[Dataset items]
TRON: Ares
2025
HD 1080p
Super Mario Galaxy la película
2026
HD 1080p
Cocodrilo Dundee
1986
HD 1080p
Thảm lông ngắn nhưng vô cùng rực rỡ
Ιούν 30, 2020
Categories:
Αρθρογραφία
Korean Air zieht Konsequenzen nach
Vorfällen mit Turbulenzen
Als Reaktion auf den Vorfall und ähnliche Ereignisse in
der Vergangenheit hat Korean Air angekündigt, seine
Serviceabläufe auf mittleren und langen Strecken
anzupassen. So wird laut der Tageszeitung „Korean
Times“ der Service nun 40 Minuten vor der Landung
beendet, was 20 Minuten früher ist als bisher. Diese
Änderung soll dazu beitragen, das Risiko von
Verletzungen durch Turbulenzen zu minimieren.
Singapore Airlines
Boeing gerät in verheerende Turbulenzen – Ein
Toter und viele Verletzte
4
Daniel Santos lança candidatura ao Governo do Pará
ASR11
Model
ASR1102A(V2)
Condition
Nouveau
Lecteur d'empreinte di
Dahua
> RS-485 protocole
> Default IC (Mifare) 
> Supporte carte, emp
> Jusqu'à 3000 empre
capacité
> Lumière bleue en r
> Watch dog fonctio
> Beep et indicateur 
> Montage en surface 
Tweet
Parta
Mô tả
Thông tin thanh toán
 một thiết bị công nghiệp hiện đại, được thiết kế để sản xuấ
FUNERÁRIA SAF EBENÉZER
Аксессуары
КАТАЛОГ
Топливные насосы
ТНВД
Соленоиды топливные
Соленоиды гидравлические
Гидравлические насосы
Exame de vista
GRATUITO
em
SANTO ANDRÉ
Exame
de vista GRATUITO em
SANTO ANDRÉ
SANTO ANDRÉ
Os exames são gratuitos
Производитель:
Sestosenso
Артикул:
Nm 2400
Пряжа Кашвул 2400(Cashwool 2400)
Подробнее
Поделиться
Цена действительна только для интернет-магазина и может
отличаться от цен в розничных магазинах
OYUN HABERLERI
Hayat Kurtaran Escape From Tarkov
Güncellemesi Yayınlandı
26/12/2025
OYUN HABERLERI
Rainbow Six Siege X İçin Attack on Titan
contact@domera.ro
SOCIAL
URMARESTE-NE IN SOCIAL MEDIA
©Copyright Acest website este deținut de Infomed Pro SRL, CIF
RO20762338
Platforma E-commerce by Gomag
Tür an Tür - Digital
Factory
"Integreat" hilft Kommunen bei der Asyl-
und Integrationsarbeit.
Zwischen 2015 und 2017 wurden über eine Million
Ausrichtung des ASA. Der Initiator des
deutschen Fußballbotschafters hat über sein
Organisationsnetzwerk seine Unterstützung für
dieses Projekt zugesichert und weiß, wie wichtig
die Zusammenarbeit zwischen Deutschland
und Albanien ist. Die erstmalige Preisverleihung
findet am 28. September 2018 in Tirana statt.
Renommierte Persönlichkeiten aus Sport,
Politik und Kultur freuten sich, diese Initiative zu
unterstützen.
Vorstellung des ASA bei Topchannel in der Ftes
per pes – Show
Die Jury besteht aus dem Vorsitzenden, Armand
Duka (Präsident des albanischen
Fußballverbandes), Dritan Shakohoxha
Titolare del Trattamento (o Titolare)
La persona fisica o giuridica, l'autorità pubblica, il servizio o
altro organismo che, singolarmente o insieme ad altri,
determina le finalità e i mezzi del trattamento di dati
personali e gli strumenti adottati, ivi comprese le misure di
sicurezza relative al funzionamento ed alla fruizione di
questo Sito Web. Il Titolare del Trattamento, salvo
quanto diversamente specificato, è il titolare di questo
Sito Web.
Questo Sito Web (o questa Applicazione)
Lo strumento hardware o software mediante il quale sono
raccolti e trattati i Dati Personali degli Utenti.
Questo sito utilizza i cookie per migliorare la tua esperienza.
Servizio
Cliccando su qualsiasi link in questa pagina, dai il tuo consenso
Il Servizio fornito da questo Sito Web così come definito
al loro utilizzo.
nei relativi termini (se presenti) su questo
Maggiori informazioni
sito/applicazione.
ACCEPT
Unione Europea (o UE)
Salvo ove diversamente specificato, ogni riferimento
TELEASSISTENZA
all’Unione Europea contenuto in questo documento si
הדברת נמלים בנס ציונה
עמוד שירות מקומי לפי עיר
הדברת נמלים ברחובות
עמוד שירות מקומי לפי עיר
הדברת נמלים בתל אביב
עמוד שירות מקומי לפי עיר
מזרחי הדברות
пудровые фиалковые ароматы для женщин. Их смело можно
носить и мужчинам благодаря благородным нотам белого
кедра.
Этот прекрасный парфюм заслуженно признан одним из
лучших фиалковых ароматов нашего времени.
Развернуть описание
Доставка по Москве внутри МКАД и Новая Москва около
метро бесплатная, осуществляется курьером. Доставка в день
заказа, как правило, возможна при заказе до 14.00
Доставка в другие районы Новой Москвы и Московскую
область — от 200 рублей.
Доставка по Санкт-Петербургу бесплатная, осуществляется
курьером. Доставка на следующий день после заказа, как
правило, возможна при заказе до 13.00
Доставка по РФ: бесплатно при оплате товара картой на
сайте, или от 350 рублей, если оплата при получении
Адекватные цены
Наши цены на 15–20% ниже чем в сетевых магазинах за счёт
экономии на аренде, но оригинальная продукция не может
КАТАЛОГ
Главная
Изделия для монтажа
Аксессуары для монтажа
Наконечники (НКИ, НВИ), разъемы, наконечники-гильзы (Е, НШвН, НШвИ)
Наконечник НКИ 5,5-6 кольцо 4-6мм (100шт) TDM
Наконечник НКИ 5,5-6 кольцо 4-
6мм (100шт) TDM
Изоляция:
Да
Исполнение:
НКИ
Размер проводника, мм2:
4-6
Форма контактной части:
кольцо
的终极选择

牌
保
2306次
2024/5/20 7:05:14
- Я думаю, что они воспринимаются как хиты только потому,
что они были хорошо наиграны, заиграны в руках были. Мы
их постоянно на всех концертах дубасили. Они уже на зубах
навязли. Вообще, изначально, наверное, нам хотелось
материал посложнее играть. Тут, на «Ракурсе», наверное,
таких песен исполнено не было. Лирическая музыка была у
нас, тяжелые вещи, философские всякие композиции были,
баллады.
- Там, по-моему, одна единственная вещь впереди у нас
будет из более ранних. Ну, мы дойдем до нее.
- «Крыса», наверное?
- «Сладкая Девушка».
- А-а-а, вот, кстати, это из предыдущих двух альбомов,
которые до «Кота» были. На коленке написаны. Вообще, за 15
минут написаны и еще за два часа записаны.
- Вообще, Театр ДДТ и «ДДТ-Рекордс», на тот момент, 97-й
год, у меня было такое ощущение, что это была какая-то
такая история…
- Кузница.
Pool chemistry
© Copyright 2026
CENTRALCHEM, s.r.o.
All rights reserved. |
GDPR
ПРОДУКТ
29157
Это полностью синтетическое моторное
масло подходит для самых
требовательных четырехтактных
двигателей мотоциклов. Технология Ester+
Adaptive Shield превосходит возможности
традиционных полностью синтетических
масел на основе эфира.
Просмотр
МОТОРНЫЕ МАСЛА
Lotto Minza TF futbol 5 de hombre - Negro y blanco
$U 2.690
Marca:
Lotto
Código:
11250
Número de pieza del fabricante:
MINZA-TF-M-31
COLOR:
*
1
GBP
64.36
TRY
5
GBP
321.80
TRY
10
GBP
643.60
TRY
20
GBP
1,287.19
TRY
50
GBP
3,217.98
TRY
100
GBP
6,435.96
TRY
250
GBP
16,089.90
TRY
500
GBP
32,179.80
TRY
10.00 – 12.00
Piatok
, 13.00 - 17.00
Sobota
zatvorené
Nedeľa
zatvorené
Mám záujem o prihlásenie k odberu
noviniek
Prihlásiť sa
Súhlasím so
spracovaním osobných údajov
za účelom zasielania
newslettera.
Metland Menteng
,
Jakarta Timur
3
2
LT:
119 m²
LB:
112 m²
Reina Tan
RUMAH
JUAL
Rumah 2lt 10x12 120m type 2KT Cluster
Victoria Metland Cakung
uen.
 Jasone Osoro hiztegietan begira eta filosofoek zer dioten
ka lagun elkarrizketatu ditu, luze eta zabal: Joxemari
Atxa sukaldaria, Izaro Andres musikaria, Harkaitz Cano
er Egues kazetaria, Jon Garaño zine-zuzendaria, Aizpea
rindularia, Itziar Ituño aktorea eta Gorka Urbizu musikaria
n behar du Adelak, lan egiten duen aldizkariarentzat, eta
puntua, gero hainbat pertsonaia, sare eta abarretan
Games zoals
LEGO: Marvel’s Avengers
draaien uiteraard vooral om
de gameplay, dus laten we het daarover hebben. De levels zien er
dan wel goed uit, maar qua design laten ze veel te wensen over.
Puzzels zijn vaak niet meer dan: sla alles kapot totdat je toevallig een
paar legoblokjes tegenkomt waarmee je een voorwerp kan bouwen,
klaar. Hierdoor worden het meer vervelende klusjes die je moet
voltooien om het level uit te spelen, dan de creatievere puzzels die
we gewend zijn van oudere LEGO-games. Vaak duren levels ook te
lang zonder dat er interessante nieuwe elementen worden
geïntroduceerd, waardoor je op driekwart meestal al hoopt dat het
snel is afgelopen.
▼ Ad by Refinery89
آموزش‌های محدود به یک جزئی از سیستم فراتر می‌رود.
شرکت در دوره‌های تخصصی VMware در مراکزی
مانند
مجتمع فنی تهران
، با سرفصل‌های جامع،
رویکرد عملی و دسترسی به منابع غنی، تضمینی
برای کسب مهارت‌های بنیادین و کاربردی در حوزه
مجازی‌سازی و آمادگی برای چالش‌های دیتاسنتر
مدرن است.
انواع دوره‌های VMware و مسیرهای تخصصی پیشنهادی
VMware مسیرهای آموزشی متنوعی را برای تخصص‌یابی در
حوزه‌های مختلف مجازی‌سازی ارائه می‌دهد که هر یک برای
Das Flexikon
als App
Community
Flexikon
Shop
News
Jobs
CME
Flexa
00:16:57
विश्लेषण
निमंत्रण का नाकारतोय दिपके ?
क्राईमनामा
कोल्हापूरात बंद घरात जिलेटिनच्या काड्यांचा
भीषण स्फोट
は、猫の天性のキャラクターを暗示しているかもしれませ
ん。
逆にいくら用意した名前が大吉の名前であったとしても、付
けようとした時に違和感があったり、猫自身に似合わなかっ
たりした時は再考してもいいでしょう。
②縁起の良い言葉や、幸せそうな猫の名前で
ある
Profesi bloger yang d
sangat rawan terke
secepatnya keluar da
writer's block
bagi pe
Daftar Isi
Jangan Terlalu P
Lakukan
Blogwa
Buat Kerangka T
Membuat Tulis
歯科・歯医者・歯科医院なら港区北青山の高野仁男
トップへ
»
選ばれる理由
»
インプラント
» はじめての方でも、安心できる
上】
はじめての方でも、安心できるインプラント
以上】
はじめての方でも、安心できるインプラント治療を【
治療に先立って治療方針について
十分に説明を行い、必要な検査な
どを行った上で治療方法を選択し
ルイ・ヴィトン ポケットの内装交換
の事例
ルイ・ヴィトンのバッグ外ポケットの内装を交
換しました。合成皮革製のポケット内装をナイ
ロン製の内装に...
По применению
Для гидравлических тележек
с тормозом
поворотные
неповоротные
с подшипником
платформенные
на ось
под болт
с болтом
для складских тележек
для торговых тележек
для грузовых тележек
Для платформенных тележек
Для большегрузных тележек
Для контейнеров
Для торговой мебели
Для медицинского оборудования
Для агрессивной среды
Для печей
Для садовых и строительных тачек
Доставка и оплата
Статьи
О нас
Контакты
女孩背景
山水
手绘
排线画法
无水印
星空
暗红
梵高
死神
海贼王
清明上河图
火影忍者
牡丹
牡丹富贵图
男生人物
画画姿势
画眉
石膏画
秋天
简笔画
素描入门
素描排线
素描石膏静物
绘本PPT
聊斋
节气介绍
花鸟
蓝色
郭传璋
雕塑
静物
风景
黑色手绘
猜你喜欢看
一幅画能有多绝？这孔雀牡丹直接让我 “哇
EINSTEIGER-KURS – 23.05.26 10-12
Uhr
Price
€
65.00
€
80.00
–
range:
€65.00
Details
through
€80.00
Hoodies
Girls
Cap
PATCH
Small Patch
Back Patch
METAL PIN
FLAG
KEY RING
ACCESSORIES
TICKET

**Work required**
Starting with the first line above and ending with the line that holds "Änderung soll dazu beitragen, das Risiko von", restate each line word for word and add nothing else.

**Response area**
TRON: Ares
2025
HD 1080p
Super Mario Galaxy la película
2026
HD 1080p
Cocodrilo Dundee
1986
HD 1080p
Thảm lông ngắn nhưng vô cùng rực rỡ
Ιούν 30, 2020
Categories:
Αρθρογραφία
Korean Air zieht Konsequenzen nach
Vorfällen mit Turbulenzen
Als Reaktion auf den Vorfall und ähnliche Ereignisse in
der Vergangenheit hat Korean Air angekündigt, seine
Serviceabläufe auf mittleren und langen Strecken
anzupassen. So wird laut der Tageszeitung „Korean
Times“ der Service nun 40 Minuten vor der Landung
beendet, was 20 Minuten früher ist als bisher. Diese
Änderung soll dazu beitragen, das Risiko von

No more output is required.